Edinburgh’s abandoned tracks put to gooduse
How can long-disused train tracks best be given new life? In Edinburgh, there are miles of hidden criss-crossing cycling and walking paths based on these old tracks, some going as far back as the 19th century, and they’ve been organized into a proper network (here’s a clever map). One of the best routes, where you won’t see a single car but plenty of locals on foot or bikes, is the one from Scotland Street in the New Town to New haven and the Firth of Forth. This route has a number of tunnels along it, as well as a former station, so you will be constantly reminded of its original use.

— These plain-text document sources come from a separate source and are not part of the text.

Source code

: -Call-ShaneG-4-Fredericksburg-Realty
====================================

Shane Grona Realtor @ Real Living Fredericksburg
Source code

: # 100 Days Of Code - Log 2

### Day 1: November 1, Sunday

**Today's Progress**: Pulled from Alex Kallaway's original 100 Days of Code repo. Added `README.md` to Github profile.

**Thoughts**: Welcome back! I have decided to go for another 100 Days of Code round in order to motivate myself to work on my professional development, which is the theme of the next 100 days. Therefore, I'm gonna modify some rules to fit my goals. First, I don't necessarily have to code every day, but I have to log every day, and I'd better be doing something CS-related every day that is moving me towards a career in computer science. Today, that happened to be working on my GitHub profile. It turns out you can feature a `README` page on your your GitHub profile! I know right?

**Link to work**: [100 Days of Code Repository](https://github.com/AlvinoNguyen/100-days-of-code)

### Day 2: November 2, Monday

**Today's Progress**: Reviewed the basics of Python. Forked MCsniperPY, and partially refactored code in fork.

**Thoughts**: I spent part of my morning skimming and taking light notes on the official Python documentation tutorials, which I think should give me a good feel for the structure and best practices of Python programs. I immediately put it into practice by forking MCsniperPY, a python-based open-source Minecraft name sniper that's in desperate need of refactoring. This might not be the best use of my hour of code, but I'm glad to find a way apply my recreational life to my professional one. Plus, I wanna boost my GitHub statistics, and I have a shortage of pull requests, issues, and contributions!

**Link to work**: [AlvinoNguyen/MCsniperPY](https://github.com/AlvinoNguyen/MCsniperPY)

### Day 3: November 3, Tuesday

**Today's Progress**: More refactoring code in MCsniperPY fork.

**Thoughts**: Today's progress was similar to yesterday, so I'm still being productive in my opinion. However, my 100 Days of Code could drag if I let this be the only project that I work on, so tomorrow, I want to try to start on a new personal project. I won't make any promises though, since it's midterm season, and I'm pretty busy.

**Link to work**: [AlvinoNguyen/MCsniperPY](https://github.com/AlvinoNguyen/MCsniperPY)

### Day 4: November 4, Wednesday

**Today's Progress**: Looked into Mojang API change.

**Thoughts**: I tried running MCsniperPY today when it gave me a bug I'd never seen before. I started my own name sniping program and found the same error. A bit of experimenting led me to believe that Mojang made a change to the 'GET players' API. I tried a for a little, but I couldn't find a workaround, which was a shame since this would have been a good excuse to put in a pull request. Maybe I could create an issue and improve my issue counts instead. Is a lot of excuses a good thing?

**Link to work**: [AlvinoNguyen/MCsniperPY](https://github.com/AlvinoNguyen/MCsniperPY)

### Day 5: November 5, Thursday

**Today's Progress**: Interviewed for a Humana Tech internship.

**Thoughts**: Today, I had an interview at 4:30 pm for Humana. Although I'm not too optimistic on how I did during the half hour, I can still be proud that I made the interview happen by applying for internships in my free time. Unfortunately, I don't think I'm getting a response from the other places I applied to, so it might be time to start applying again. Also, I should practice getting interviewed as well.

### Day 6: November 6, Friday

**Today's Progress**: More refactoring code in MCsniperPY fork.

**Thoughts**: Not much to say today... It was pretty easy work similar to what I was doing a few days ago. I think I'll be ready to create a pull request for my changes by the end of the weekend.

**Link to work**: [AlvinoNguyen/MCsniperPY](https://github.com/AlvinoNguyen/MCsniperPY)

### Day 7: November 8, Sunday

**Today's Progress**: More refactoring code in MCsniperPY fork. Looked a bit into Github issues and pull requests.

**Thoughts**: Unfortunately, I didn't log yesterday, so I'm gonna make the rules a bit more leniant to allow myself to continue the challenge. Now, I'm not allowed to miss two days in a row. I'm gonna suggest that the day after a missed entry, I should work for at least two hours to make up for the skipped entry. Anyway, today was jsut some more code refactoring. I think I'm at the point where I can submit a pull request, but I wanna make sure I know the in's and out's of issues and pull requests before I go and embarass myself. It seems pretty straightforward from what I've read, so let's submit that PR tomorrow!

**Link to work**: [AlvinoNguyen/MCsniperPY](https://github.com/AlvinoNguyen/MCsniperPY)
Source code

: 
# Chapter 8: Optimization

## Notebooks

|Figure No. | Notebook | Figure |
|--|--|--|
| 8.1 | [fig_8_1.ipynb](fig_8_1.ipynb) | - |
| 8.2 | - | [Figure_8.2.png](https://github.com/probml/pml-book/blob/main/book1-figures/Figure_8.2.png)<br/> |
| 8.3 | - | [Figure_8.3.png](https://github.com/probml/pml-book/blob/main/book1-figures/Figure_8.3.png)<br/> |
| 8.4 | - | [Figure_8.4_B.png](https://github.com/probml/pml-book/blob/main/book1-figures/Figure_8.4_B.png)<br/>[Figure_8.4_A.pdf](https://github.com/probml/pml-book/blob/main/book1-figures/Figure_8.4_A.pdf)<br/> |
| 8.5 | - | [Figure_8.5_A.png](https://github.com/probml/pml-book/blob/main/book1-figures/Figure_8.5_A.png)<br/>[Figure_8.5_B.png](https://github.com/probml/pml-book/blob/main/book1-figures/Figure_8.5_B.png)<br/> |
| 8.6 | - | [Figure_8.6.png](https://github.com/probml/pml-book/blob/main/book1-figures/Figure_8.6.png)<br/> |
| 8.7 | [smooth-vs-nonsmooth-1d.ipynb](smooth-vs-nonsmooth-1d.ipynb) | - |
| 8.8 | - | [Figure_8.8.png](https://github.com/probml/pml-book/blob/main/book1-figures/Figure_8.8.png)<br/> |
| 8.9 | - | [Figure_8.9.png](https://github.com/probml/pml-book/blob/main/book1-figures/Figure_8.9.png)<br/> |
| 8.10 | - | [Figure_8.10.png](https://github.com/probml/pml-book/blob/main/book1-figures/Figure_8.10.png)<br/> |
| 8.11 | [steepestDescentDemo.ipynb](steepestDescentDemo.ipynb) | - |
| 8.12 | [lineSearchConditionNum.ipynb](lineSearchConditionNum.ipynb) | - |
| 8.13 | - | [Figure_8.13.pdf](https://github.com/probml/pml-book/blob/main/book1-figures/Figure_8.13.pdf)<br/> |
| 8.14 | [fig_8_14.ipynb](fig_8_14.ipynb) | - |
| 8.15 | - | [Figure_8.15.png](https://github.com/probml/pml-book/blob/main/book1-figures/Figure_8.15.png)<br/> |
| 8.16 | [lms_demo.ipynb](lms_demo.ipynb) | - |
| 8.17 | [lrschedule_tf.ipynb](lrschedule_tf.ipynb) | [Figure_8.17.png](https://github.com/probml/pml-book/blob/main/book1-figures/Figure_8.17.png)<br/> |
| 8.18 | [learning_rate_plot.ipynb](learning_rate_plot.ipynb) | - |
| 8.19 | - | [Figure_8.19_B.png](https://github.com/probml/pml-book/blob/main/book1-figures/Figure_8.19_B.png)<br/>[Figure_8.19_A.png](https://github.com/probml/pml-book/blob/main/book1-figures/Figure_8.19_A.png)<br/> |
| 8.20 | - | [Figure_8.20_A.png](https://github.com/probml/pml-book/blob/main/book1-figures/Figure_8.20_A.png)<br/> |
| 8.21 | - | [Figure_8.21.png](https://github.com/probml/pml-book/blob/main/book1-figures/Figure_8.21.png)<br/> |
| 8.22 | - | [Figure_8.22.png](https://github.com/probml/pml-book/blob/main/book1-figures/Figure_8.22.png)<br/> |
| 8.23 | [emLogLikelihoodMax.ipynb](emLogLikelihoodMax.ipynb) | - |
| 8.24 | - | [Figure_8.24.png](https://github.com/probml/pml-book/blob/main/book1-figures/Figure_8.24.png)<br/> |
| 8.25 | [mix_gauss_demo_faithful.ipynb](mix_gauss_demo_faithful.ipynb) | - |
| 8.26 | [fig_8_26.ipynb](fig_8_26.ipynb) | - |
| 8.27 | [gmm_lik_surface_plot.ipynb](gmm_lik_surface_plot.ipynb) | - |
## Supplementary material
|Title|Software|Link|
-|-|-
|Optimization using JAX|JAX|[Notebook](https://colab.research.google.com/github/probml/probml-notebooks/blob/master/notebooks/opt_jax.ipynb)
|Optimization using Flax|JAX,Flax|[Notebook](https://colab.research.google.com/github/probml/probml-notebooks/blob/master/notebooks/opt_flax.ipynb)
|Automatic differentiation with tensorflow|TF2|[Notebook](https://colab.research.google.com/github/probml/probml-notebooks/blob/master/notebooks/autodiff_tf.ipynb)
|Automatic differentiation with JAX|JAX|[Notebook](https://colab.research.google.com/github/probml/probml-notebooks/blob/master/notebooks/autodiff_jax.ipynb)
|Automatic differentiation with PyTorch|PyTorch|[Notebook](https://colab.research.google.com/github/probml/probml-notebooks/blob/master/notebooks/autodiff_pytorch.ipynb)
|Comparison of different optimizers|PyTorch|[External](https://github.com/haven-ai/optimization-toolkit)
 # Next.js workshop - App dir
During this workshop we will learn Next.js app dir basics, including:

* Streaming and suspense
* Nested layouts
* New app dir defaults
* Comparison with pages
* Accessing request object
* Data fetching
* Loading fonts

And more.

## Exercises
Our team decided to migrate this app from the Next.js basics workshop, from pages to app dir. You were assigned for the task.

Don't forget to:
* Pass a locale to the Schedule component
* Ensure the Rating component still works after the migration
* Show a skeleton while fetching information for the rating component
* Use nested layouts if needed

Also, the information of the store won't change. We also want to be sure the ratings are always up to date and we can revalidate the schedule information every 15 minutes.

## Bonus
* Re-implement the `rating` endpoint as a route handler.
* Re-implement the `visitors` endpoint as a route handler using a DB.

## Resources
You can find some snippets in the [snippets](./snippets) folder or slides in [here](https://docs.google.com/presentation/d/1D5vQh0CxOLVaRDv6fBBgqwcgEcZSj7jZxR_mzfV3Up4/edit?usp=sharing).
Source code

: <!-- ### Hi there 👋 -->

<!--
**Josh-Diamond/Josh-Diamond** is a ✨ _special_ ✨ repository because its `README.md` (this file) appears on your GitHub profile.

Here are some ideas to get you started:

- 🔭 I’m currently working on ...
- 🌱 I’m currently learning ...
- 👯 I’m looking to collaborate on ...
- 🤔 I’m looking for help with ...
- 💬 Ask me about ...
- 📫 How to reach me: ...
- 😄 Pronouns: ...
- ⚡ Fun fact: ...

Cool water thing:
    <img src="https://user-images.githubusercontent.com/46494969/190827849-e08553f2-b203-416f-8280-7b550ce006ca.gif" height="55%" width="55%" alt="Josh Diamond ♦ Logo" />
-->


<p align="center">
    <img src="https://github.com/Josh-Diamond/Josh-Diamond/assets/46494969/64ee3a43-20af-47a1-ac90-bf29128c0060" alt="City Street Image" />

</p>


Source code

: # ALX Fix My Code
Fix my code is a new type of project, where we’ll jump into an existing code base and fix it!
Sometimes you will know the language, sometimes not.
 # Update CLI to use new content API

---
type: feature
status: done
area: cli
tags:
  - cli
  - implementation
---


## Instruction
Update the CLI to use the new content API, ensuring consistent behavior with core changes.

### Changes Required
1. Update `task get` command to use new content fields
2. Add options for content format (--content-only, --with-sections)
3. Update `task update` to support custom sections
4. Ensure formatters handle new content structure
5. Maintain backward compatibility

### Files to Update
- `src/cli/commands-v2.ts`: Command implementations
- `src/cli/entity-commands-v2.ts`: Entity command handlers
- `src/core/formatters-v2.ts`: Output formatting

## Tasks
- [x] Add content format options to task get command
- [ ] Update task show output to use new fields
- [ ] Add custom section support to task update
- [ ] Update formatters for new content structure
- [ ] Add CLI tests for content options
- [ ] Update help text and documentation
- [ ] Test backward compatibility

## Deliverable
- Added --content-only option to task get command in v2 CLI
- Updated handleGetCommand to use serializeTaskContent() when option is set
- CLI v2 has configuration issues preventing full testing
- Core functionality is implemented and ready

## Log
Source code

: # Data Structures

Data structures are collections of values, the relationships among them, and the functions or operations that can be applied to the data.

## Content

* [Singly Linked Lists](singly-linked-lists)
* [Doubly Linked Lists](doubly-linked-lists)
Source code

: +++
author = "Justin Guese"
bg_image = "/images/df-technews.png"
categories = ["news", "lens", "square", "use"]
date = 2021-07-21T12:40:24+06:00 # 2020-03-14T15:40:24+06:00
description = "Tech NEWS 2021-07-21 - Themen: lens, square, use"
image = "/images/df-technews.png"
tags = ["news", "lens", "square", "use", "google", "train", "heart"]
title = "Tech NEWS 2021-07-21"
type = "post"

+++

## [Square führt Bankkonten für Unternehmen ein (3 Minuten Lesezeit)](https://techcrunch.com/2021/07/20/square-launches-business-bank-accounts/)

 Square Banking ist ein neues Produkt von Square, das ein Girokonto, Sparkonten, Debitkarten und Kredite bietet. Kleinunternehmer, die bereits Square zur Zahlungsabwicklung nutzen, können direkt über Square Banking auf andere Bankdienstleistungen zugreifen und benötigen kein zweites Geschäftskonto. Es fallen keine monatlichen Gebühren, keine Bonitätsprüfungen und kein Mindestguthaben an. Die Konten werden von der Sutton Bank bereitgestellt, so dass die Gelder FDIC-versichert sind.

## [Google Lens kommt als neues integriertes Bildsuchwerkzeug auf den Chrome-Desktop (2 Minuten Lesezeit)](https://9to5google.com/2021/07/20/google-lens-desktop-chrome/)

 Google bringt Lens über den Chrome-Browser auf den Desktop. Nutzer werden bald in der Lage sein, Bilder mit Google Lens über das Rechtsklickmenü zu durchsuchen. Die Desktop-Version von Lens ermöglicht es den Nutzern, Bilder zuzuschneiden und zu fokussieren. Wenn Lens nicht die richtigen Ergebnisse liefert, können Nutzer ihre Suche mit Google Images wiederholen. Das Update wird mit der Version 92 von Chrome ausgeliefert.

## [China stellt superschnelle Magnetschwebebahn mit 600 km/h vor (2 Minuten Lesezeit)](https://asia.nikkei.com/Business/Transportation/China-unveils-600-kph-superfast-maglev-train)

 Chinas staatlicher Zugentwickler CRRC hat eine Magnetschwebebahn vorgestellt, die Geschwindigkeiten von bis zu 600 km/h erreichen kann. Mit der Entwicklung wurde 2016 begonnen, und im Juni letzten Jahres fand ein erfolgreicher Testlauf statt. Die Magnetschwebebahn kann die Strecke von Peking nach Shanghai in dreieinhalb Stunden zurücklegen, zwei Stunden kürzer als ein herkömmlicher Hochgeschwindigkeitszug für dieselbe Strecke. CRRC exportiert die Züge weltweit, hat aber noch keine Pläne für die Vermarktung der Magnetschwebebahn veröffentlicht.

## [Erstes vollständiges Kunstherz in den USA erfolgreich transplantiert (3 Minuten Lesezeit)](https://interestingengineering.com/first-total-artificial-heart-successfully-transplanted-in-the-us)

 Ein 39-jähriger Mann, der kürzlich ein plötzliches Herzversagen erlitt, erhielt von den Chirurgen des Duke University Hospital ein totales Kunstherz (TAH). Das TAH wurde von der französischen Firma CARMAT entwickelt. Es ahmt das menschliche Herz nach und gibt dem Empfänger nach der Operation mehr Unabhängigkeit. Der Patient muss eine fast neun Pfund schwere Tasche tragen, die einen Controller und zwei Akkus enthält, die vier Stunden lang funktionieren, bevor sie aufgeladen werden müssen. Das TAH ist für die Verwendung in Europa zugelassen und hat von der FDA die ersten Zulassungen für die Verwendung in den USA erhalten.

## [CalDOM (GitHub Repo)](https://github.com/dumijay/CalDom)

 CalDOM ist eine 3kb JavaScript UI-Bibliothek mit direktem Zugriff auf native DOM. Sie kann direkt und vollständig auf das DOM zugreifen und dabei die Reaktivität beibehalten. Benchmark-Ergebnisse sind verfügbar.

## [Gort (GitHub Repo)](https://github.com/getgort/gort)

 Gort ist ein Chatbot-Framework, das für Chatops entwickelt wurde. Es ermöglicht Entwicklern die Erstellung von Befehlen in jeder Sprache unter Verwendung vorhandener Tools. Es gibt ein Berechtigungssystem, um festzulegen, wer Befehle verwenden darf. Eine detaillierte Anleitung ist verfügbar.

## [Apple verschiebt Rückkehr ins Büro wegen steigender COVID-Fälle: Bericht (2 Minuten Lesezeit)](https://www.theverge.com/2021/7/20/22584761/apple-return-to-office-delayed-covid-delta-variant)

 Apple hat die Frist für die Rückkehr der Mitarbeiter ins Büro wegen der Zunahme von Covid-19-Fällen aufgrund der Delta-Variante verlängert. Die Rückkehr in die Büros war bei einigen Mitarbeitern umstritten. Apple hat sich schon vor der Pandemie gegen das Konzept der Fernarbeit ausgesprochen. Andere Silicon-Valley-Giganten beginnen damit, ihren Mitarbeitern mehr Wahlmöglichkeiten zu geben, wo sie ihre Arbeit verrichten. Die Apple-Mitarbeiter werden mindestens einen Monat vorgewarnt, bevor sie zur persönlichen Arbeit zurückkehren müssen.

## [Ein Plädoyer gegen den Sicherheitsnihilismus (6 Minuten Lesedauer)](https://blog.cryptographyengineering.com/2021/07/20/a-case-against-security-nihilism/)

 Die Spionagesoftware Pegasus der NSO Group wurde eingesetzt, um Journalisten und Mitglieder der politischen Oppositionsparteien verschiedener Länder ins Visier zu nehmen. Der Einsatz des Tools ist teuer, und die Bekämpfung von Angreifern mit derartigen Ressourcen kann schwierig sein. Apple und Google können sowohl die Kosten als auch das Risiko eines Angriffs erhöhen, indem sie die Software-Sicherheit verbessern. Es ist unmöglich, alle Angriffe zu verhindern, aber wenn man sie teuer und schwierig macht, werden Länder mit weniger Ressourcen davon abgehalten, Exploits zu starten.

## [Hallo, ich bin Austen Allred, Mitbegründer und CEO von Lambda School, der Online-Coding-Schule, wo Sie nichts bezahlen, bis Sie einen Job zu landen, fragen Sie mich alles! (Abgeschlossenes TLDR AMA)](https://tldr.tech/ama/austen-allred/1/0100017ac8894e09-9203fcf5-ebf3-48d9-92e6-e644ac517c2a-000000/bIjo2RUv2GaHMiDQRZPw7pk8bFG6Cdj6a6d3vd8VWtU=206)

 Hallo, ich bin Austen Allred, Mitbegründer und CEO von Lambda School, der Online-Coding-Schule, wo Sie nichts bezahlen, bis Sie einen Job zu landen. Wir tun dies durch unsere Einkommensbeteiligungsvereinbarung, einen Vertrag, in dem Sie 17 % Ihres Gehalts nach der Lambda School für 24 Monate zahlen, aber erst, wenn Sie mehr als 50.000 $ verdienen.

Madrid’s ghost metro station
Estación de Chamberí used to be on Madrid’s metro line 1, first inaugurated in 1919. As trains became longer, they could no longer fit into the old station, so it was closed in the ‘60s. It’s snuck between the Iglesias and Bilbao Stations, and while traveling through, you will see it dimly lit and eerily preserved, frozen in the 1920s with old tiles, advertisements and all. You can even visit it at specified times, and the fact that guest numbers are controlled makes the experience even more special.
Helsinki’s trainspotter bridge
Linnunlaulun silta (Linnunlaulu bridge) connects the neighborhood of Kallio and the park-like Linnunlaulu area, known for its beautiful wooden villas. The bridge offers a great view of the city center, the villas nearby and Tokoinranta park and bay, but is also a beloved place for Helsinki’s trainspotters and rail enthusiasts to gather, as all trains to and from Helsinki pass under this bridge and have done so since forever.
A rail tour through Berlin’s history and street art
Berlin’s S41 & S42 run along the famous Ringbahn, clockwise and counterclockwise, respectively. This 23.3-mile circuit takes about an hour to complete and connects the East and West. It has distinguished itself as a real street art & graffiti gallery: countless international heavy-hitters have made the buildings surrounding the tracks their canvas, and some of them are even legal! The route itself will take you through the city’s living history. It’s also Berlin’s “party train”, and hopping on and off it at night is an experience by itself.
Prague’s art nouveau terminal
Before the opening of the underground part of the station and the highway in front of the building in the ’70s, this part of Prague’s old main train station, decorated in an Art Nouveau style, was where you would buy your ticket and wait for your train. Look up and you’ll still see the coats of arms of the cities connected with this station by railway at the time of its creation, more than 120 years ago. Fantova Kavárna refers to the café inside the building, but you can also stay outside and feel the rush of long-hault raveling and the sound of distant trains.
Play a game of international poetry in the Budapest metro
You can find Hungarian and Portuguese poems in Budapest’s Deák Tér subway station, on line 3. The Hungarian poems are in Portuguese and vice versa, and they’re laid out on characteristic Portuguese ceramic tiles. You can make a game out of finding them all – just remember to buy a subway ticket! The tiles are the works of Portuguese painter Joao Vieira.
Hip street art in a Rome metro station
Metro Spagna is right next to Rome’s famous Spanish Steps. The whole station had a makeover in 2014, when street artists who were participating in a different exhibition were invited to paint one or more walls inside it. You’ll find works by the likes of Eron, Seth or C215, one of whose signature cats overlooks the main entrance and whose Pope waits for you at the ticket booth.